MDM Group Associates, Inc. v. Emerald Isle Realty, Inc., 2008 WL 2641271 (E.D.N.C.)
MDM, which sells insurance and other financial products and services, sued a number of North Carolina realty businesses. It alleged that it developed an “original product,” the “Peace of Mind Security Deposit Waiver Program.” It’s a type of insurance: Vacation renters would pay a small fee of $30-$50 instead of a much larger security deposit, and if damage occurs, they’d be protected up to $3000. To implement this, MDM drafted a form contract, and registered a copyright on the contract.
MDM alleged that some defendants did business with them, then stopped but kept using the contract, while other defendants copied the contract without ever having a business relationship with MDM.
The court denied defendants’ motion to dismiss the copyright infringement claim on grounds that it was inadequately pled, and their motion for a more definite statement. Allegations that defendants’ “marketing materials” infringe MDM’s copyright were sufficient to allow defendants to answer the complaint. Defendants’ motion to dismiss for lack of copyrightability was also premature—the complaint alleged originality, and the court can only consider a limited universe of documents and allegations on a motion to dismiss. Likewise, defendants’ merger argument was not appropriately resolved on a motion to dismiss. MDM’s civil conspiracy claim was also dismissed as preempted to the extent it relied on the copyright claims.
MDM’s Lanham Act claim fared worse. MDM alleged that defendants violated the Lanham Act and North Carolina law because their ads “inherently” include the representation that their products were “legal” insurance products, but the North Carolina Commissioner of Insurance had not approved those products. Sua sponte, the court declined to resolve defendants’ challenges to the claims, and ruled on an issue it considered dispositive: Under the Lanham Act, “neither an implied statement nor a failure to state constitutes a ‘description of fact’ or ‘representation of fact’” § 1125(a)(1).
This is, of course, entirely wrong. There is a rather large body of case law, in fact, devoted to analyzing when an implied statement violates the Lanham Act, and a smaller but robust cohort of cases discussing when the context of a statement creates implications that require disclosure of a relevant qualification in order to avoid misleadingness. (Perhaps the court’s egregious misstatement is simply evidence that courts would do better to ask the parties to brief issues that the judges believe are crucial even if the parties didn’t raise.)
There is, however, a more specific rationale here: For prudential reasons, courts have often refused to consider failure-to-disclose or implied falsity claims based on the theory that a regulator’s approval for a product or service was required but was not obtained, and that consumers inherently expect that advertisers will only advertise approved products or services. And it was to this rationale, mercifully, that the court turned.

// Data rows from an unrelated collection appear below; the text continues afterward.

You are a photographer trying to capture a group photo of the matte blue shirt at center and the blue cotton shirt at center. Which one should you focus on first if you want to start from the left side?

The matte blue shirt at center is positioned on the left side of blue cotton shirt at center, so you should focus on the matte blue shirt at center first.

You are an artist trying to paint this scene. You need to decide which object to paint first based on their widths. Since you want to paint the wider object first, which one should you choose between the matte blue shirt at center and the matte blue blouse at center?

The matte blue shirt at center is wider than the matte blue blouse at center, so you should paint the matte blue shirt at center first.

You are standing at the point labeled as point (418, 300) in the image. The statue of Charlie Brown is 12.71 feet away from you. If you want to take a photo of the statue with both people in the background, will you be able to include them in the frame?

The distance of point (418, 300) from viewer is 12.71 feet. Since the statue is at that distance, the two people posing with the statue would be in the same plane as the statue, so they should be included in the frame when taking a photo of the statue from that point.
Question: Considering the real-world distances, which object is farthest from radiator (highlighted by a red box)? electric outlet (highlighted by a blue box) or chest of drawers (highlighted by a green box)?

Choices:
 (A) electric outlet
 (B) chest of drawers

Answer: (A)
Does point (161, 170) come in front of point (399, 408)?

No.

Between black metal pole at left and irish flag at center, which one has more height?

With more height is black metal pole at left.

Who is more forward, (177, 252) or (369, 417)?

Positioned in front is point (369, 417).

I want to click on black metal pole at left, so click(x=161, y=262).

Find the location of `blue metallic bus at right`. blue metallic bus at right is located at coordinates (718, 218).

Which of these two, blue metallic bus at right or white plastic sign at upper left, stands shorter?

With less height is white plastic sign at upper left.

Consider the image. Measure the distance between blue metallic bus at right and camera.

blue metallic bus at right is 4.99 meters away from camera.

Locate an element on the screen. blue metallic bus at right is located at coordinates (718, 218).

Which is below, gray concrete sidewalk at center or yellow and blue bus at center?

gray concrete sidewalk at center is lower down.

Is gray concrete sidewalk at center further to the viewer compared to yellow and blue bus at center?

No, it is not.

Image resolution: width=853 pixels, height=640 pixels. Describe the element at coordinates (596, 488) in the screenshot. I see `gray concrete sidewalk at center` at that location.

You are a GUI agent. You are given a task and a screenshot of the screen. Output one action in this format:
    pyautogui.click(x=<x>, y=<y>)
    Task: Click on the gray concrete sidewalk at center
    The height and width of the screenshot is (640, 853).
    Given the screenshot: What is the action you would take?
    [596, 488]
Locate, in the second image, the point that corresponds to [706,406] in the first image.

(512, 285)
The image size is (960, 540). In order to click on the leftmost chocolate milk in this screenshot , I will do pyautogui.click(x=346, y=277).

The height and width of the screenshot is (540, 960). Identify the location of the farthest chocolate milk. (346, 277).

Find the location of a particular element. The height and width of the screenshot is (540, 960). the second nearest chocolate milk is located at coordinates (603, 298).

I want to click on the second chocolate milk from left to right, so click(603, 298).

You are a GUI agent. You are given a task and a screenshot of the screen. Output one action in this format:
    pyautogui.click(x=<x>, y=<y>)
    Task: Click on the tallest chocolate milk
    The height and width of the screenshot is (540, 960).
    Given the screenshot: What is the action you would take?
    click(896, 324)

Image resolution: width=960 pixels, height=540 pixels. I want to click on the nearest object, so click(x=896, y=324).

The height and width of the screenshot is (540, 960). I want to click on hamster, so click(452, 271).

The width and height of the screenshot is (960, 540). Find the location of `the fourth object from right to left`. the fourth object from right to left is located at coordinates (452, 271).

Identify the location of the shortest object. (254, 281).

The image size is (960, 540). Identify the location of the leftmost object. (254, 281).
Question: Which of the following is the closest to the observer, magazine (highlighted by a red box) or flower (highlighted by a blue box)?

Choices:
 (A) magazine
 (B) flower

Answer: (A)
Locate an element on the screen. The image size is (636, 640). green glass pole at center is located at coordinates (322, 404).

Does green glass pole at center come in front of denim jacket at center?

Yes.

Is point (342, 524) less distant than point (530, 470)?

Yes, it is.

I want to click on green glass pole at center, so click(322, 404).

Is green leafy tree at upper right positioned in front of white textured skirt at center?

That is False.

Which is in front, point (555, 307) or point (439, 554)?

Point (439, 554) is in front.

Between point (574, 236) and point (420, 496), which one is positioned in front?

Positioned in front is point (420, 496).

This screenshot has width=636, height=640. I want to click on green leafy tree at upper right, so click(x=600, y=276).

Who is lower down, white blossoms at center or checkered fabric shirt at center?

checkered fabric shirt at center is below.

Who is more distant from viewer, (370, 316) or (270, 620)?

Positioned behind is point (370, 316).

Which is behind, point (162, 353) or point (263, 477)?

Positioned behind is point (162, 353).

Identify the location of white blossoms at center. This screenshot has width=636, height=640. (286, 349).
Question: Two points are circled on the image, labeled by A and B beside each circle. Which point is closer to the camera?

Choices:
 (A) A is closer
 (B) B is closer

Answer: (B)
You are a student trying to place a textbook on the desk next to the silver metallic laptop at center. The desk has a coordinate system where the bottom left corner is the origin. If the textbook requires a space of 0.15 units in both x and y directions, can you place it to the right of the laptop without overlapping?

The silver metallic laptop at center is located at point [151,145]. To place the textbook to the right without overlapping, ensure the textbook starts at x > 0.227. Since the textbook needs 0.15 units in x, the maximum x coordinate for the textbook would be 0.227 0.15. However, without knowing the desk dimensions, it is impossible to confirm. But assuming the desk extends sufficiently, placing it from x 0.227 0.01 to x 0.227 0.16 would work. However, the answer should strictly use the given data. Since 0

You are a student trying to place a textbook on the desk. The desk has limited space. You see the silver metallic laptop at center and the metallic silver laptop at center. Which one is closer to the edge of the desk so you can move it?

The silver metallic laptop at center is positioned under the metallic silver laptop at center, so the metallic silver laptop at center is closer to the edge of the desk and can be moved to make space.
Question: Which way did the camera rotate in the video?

Mylan Laboratories, Inc. v. Matkari, 7 F.3d 1130 (4th Cir.1993), held that an allegedly false implication that drugs were FDA-approved was not actionable. It was insufficient to allege that merely placing a drug on the market implies that the drug has been properly approved by the FDA. (I do not buy this rule as a statement about consumer expectations; it seems to me entirely reasonable for consumers to make precisely this inference. As a rule for managing the spheres of authority of the FDA and the courts, however, I see its place. I would simply call it what it is—an exclusion from the Lanham Act’s scope, rather than a conceptually problematic unrebuttable presumption of lack of deception.)
The court viewed MDM’s argument as identical to that in Mylan. The claim was that defendants put a product on the market without proper regulatory approval, and therefore falsely advertised its approval. Mylan precludes such a claim.
(In a footnote, the court discussed MDM’s original invocation of “false designation of origin,” which it apparently abandoned in the briefing—and properly so; as the court noted, Dastar was an insurmountable barrier to that theory.)
MDM also asserted a North Carolina Unfair and Deceptive Trade Practices Act claim. Its theory was the same—defendants sold unauthorized insurance products, which was “unfair and deceptive.” The court denied defendants’ motion to dismiss for lack of standing, though it noted that MDM’s UDTPA theory was somewhat unclear. I find it interesting that the court didn’t discuss the tension between sustaining MDM’s UDTPA claim and dismissing its Lanham Act claim. It’s certainly possible—maybe even likely—that North Carolina has chosen a different way of dividing responsibility between courts and regulators for insurance than Congress has for the FDA, but I would have thought the issue deserved a mention.